- Задания -
(1) Ответьте по фрагменту текста о переводе стихов:
(а) Кем является переводчик, если он подлинный поэт?
(б) Что, согласно фрагменту, притягивает нас к стихам?
(в) Что говорящий в строках «Я укрыться убийцам не дам» обещает сделать с убийцами?
(2) Продолжите фрагмент текста о переводе стихов, начав сразу после его последнего предложения.

***** Фрагмент текста *****

Шрифт:
Переводчик, если он подлинный поэт, — такой портретист. Это присутствие судьбы, характера, воли поэта и притягивает нас к стихам.
Ты спала непробудно в гробу
В стороне от вседневности плоской.
Я смотрел на твою худобу,
Как на легкую куклу из воска.
Как проступает сквозь строки эти «Недотрога, тихоня в быту». А дальше:
Я укрыться убийцам не дам,
Я их всех, я их всех обнаружу.
Я найду, я найду их. Но сам,
Сам я всех их, наверное, хуже.
Читать эту книгу — скулы сводит.

***** Исходные данные *****

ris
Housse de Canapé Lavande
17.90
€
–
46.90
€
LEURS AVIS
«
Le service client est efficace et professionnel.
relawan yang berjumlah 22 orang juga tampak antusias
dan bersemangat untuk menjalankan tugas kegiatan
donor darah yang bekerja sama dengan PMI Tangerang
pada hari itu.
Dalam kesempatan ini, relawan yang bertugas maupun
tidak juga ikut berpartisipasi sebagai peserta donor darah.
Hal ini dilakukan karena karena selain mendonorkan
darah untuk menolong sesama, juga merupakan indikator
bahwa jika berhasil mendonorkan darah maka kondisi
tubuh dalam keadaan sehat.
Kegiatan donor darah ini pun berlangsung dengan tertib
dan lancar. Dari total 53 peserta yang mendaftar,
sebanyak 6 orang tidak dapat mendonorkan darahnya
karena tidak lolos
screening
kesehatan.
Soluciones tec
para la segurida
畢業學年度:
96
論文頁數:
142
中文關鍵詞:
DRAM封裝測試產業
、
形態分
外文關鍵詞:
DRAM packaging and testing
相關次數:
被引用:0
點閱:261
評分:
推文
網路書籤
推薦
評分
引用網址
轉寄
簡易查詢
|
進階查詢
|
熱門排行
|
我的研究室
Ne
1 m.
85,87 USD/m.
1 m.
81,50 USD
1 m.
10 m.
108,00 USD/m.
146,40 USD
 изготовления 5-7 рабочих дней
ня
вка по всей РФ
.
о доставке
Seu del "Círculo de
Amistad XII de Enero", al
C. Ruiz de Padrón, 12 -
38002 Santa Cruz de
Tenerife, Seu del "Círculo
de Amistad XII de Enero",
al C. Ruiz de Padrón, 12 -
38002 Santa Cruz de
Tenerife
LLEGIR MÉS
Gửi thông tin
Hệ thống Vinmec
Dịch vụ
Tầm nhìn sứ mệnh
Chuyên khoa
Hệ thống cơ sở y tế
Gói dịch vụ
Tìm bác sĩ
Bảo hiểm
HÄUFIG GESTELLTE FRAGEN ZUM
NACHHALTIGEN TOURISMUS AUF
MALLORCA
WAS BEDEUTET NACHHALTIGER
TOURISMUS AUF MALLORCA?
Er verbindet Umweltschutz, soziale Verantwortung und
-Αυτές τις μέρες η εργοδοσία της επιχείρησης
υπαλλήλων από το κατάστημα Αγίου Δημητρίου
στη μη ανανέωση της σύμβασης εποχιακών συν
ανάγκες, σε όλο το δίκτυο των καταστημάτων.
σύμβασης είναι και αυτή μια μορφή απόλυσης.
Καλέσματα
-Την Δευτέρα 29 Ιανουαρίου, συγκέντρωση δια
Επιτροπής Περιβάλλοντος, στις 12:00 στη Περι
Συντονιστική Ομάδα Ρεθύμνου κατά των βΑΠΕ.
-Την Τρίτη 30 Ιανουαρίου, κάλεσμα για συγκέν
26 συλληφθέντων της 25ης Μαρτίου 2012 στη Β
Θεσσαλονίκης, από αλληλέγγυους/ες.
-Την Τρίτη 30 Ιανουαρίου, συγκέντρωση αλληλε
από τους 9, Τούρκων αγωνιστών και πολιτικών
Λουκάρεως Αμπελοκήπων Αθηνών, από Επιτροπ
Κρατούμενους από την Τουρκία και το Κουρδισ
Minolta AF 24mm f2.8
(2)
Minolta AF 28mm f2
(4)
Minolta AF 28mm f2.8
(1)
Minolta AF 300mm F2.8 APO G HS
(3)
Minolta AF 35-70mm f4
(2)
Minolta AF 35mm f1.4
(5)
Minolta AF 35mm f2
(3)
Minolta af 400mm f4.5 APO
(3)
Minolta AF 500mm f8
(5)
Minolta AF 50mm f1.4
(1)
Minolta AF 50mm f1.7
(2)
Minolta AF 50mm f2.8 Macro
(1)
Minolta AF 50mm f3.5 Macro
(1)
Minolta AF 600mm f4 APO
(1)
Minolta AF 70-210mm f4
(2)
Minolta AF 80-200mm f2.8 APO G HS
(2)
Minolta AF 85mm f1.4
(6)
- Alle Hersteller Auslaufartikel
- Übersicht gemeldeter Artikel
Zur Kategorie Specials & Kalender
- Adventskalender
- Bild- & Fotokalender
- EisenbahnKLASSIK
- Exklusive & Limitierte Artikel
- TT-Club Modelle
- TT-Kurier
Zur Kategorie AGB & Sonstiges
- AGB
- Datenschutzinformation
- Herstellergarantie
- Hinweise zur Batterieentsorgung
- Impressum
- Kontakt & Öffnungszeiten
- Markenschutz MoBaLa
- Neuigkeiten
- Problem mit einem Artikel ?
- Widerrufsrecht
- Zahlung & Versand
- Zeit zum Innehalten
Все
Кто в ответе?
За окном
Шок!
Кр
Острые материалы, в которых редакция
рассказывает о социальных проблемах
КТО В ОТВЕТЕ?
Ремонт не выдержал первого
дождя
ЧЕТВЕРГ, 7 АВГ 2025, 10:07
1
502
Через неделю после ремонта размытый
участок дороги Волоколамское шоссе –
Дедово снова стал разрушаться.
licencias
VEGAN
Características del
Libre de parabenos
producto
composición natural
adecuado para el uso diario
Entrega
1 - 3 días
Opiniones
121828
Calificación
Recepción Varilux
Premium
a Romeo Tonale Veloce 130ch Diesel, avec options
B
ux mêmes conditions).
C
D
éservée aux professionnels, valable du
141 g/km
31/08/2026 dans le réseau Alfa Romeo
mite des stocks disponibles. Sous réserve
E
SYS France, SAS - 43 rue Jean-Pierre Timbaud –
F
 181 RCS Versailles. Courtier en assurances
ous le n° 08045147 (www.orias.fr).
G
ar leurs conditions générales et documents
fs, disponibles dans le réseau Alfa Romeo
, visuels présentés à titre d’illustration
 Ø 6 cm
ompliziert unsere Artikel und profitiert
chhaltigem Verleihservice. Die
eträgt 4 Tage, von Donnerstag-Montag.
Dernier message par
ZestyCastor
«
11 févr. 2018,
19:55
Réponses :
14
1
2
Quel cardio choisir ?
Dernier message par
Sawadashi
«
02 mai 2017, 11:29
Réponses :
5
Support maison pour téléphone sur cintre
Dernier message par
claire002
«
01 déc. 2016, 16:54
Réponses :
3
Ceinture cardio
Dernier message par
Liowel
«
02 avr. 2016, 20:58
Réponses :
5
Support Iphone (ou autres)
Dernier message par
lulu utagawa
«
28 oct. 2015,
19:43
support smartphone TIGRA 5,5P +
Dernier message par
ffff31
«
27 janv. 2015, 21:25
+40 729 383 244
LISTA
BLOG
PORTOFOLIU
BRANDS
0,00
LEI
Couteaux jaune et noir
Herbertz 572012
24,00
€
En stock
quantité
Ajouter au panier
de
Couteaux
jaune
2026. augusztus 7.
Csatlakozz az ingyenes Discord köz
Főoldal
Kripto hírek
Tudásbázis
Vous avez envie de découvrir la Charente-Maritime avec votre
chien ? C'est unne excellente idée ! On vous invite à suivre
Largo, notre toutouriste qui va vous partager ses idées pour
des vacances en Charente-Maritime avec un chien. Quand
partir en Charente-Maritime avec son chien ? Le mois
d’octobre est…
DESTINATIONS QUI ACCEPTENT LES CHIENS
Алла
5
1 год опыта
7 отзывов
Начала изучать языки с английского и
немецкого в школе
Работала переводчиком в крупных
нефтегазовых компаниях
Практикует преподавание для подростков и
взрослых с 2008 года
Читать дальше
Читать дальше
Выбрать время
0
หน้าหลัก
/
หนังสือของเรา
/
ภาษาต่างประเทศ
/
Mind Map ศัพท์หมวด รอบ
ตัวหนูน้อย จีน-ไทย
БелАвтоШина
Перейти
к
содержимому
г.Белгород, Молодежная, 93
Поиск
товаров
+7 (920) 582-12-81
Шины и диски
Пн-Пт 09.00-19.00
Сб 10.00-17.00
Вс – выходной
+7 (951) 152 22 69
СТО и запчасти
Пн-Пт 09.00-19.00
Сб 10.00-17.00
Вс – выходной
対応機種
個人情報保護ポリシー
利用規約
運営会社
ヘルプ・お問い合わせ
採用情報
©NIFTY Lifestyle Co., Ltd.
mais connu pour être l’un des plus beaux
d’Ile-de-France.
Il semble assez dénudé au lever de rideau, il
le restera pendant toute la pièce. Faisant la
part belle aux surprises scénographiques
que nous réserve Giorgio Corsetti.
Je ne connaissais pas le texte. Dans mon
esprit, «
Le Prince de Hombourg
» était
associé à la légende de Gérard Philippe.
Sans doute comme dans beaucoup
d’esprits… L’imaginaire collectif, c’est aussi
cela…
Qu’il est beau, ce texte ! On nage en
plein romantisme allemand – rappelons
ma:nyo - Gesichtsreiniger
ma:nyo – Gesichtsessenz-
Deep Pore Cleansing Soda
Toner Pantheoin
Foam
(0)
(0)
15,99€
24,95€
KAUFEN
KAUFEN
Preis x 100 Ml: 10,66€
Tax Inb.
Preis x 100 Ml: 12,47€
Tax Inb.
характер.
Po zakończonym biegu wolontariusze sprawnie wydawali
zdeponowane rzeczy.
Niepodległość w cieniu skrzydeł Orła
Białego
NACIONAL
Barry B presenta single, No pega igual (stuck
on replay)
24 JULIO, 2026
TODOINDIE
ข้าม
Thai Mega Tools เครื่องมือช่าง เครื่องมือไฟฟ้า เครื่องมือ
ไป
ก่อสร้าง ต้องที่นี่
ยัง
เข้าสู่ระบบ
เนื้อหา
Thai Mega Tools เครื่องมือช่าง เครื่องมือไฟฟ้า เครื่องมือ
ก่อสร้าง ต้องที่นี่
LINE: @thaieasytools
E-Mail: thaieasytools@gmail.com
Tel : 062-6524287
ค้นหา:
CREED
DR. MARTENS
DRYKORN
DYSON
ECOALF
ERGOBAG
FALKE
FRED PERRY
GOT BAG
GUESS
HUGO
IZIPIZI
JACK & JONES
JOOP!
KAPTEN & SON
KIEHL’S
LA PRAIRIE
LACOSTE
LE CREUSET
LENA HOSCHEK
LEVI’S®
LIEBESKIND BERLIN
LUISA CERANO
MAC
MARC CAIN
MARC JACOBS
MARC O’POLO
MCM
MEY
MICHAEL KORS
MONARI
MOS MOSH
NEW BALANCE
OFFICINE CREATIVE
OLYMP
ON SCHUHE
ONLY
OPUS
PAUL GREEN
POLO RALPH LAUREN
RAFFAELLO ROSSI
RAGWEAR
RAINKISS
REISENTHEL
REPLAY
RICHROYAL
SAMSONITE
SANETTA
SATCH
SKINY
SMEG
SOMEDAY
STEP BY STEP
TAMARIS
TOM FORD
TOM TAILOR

*****

- Ответы к заданиям -
(1)
(а) Портретистом.
(б) Присутствие судьбы, характера, воли поэта.
(в) Обнаружить и найти их всех.

(2)
Вся книга — дактилоскопический оттиск мастера, его судьбы. Даже когда натыкаешься на вещи, написанные скованно, через силу — для хлеба насущного, — даже, может, особенно тогда это самые горестные, берущие за сердце строки. Сердце сжимается от горестной ноты художника, заложника вечности в плену у времени. Так и видишь мастера в рубашке, закатанной по локоть, так и знаешь все о нем — и как в дачные окна тянет ночным июнем и яблоней, и как тянет писать свое, и квадрат бумаги так вкусно разложен, холка светится, под ложечкой уже посасывает, и вот-вот это начнется — а тут этот чертов подстрочник, и надо как-то жить, и он досадует, и лицо его отчужденно, и он отпугивает, отмахивает бабочек, залетающих на свет, на рубашку, в четверостишия, он отгоняет их и отряхивает холку, и первая строка идет как-то с трудом, через силу будто («радостнее, чем в отпуск с позиции»). Но ритм забирает, и уже понесло, понесло:
Редкому спится. Встречные с нами.
Кто б ни попался, тот в хороводе.
Над ездовыми факелов пламя.
Кони что птицы. В мыле поводья.
И пошло, пошло, пошло, в праздничном махе сердечной мышцы летят фольварки, и дьявольщина погони, и Шопен, и такая Польша, Польша, как там? — «Простите, мне надо видеть графа. О нем есть баллада, он предупрежден…».
Молча проходим мы по аллеям.
Дом. Занавески черного штофа.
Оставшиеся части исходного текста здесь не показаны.